History of Random Walk Theory
The term ‘Random Walk’ was popularized by the 1973 book, “A Random Walk Down Wall Street”, by Burton Malkiel, Professor of Economics and Finance at Princeton University.
Burton G. Malkiel, did a test where his students were given a hypothetical stock that was initially worth fifty dollars. The closing stock price for each day was determined by a coin flip. If the result was heads the price would close a half point higher, and subsequently if the result was tails, it would close a half point lower. Each time there was a fifty-fifty chance of the price closing higher or lower than the previous day. There were cycles or trends determined from the tests. Malkiel then took the results in a chart and graph form to a chartist (a person who “seeks to predict future movements by seeking to interpret past patterns on the assumption that ‘history tends to repeat itself’”). The chartist told Malkiel that they needed to immediately buy the stock. When Malkiel told him it was based purely on flipping a coin, the chartist was very unhappy. This indicates that the market and stocks could be just as random as flipping a coin.
Random Walk Hypothesis
The first specification of efficient markets and their relationship to the randomness of prices for things traded in the market goes to Samuelson and Mandelbrot. Samuelson has proved in 1965 that if a market has zero transaction costs, if all available information is free to all interested parties, and if all market participants and potential participants have the same horizons and expectations about prices, the market will be efficient and prices will fluctuate randomly.

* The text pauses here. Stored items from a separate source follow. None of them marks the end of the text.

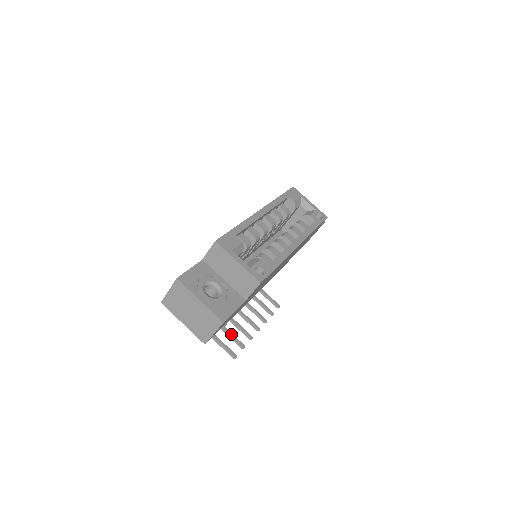
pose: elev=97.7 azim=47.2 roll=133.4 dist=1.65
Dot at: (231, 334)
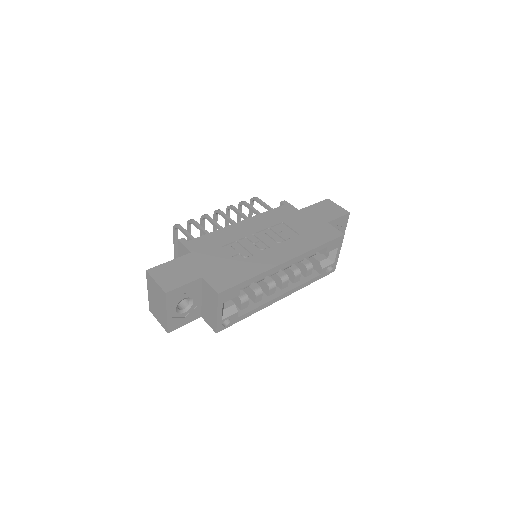
Dot at: occluded
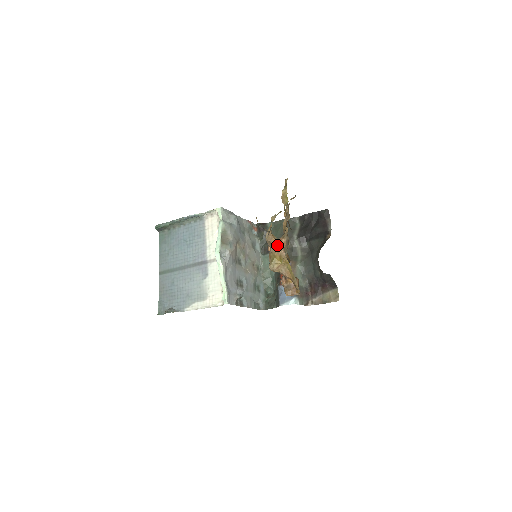
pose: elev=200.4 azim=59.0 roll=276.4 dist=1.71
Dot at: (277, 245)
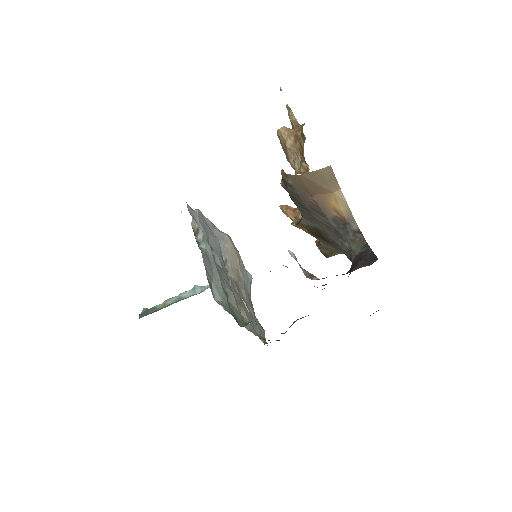
Dot at: occluded
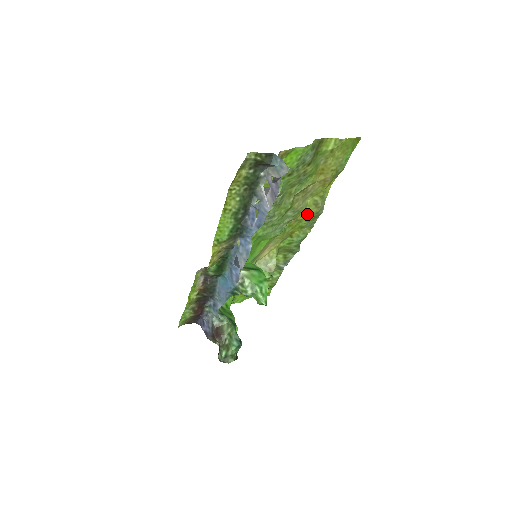
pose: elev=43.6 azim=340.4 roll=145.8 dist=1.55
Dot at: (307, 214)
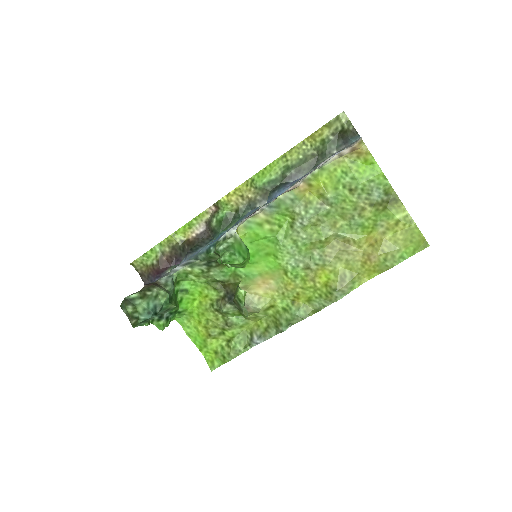
Dot at: (327, 284)
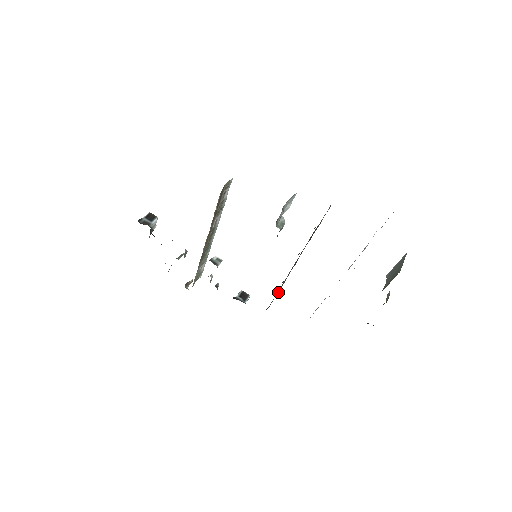
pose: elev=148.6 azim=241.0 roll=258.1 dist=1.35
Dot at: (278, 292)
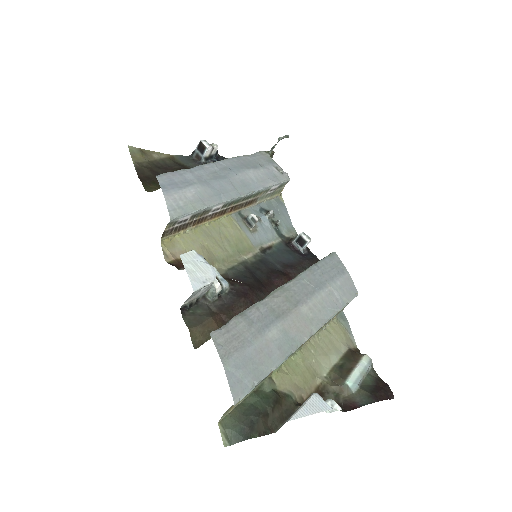
Dot at: occluded
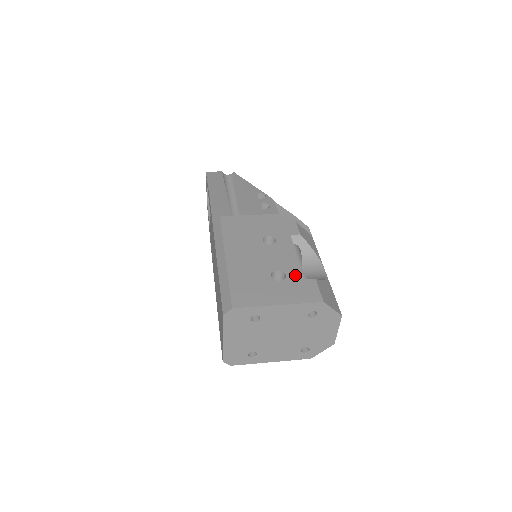
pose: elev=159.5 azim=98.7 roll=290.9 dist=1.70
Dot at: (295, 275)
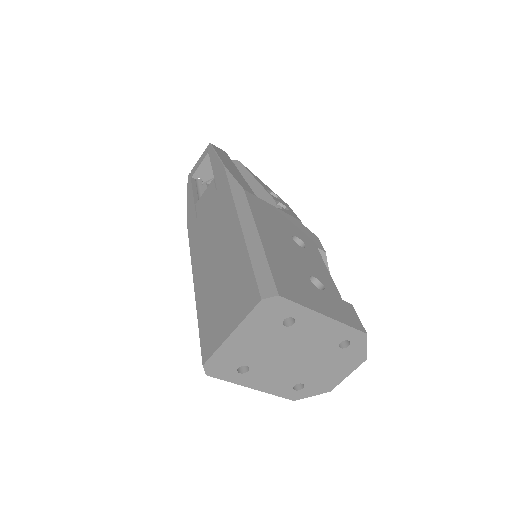
Dot at: (333, 291)
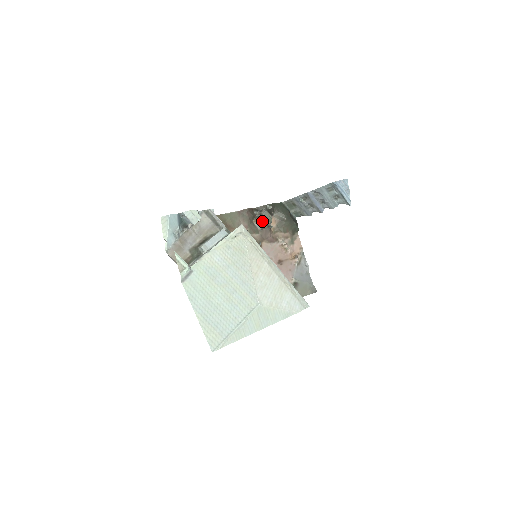
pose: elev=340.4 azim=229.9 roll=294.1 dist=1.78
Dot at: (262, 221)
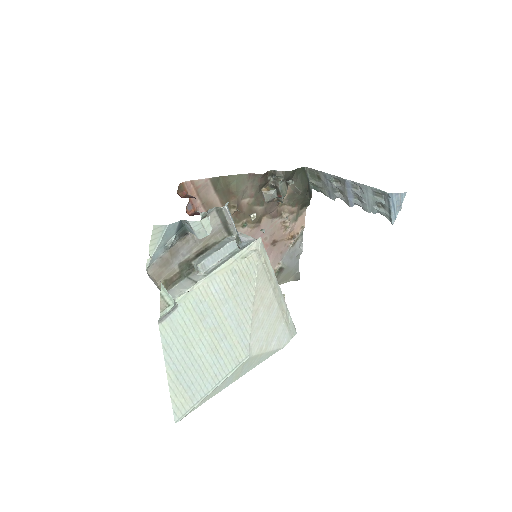
Dot at: (274, 193)
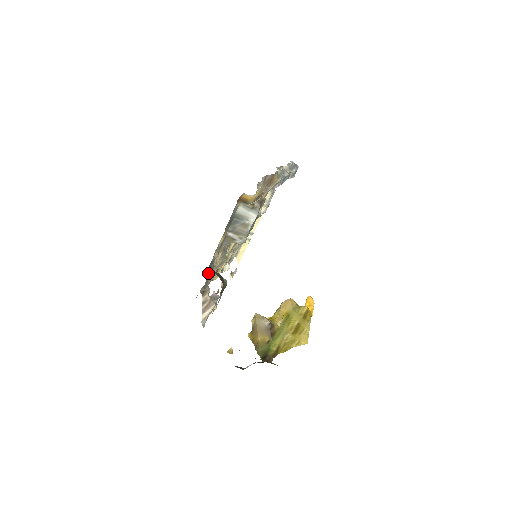
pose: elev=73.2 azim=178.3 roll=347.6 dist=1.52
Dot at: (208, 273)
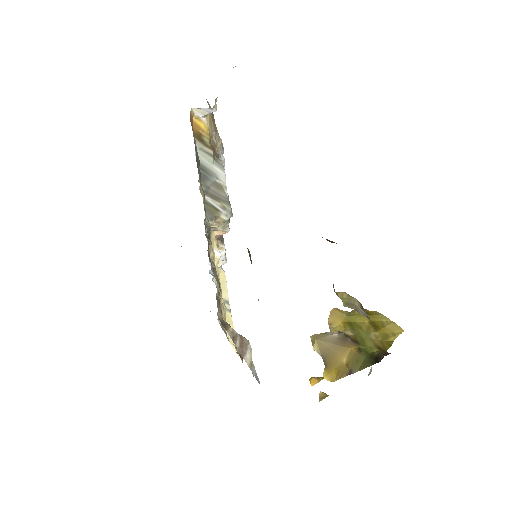
Dot at: occluded
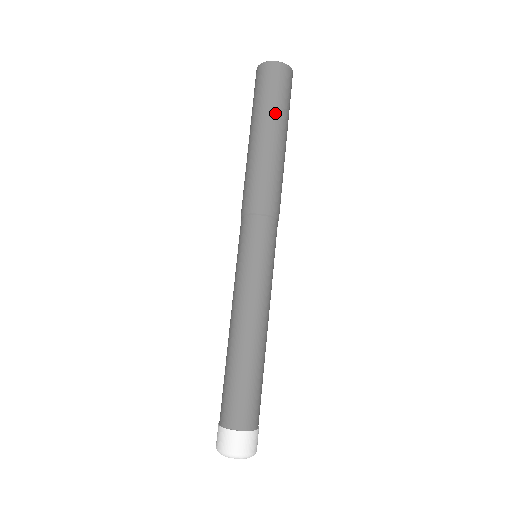
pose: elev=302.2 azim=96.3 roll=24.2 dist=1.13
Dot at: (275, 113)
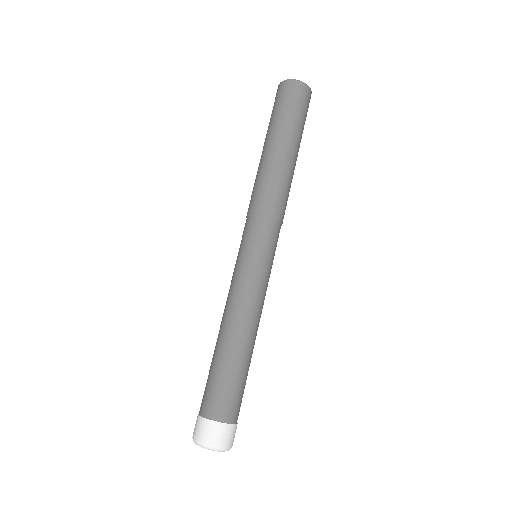
Dot at: (291, 126)
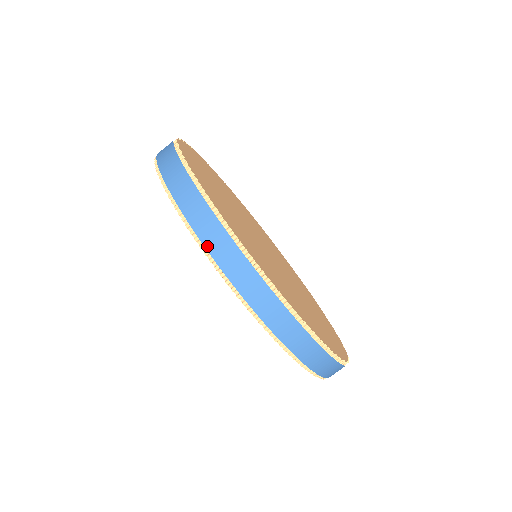
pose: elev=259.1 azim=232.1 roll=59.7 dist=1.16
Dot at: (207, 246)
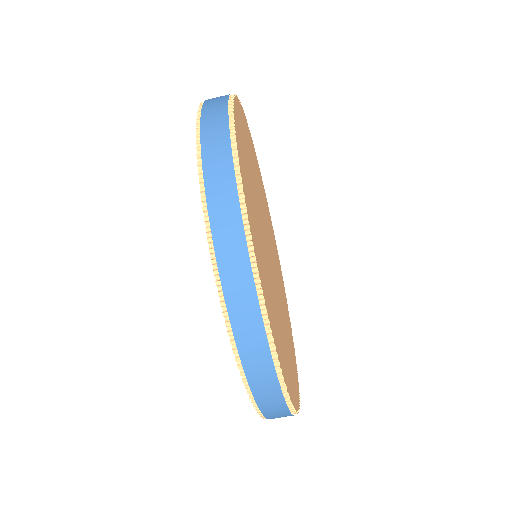
Dot at: (208, 191)
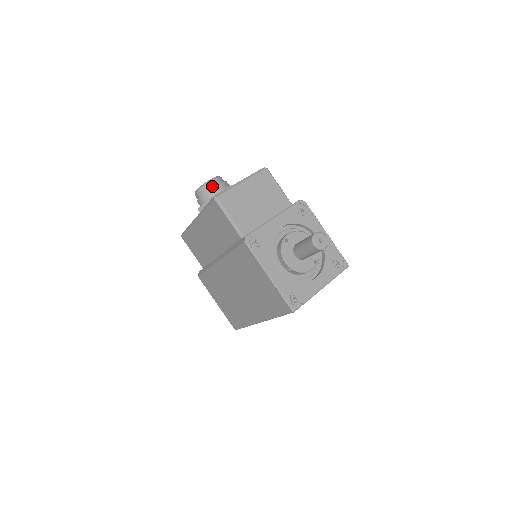
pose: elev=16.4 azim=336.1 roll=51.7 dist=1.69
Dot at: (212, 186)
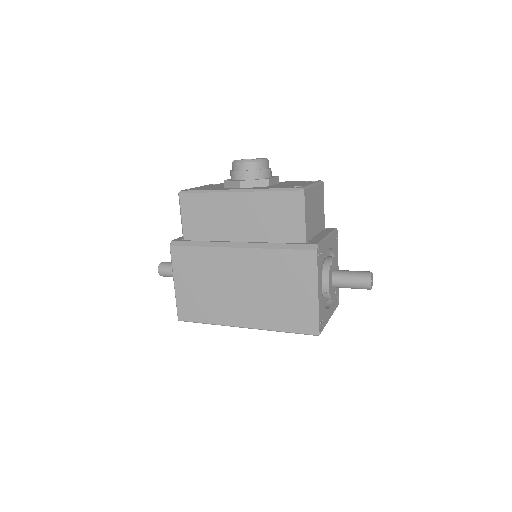
Dot at: (265, 167)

According to the Random Walk Theory, the changes in prices of stock show independent behavior and are dependent on the new pieces of information that are received but within themselves are independent of each other. Whenever a new price of information is received in the stock market, the market independently receives this information and it is independent and separate from all the other prices of information. For example, a stock is selling at Rs. 40 based on existing information known to all investors. Afterwards, the news of a strike in that company will bring down the stock price to Rs. 30 the next day. The stock price further goes down to Rs. 25. Thus, the first fall in stock price from Rs. 40 to Rs. 30 is caused because of some information about the strike. But the second fall in the price of a stock from Rs. 30 to Rs. 25 is due to additional information on the type of strike. Therefore, each price change is independent of the other because each information has been taken in, by the stock market and separately disseminated. However, independent pieces of information, when they come together immediately after each other show that the price is falling but each price fall is independent of the other price fall.
The basic essential fact of the Random Walk Theory is that the information on stock prices is immediately and fully spread over that other investors have full knowledge of the information. The response makes the movement of prices independent of each other. Thus, it may be said that the prices have an independent nature and therefore, the price of each day is different. The theory further states that the financial markets are so competitive that there is immediate price adjustment. It is due to the effective communication system through which information can be disturbed almost anywhere in the country. This speed of information determines the efficiency of the market.
Difference Between Random Walk Theory and the Efficient Market Hypothesis (EMH)
According the Efficient Market Hypothesis (EMH) the market is a “fair game” where prices are set fairly and there are no market inefficiencies for investors to exploit. The efficient market model says nothing about stability in the process generating returns. The random walk model is a special and more restrictive case of the efficient market model which carries the added assumptions that successive returns be independent and identically distributed.
Implications of Random Walk Theory in Portfolio Management
The common practice of forecasting returns and portfolio volatility based on historical mean returns and standard deviations requires the belief that the return generating process is stable and the assumptions of the random walk model are valid. If the return generating process is not stable or does not conform to the random walk model assumptions, then the practice of forecasting future returns from historical returns is unreliable because investment opportunities vary from period to period, and thus the appropriate investment solution is subject to change.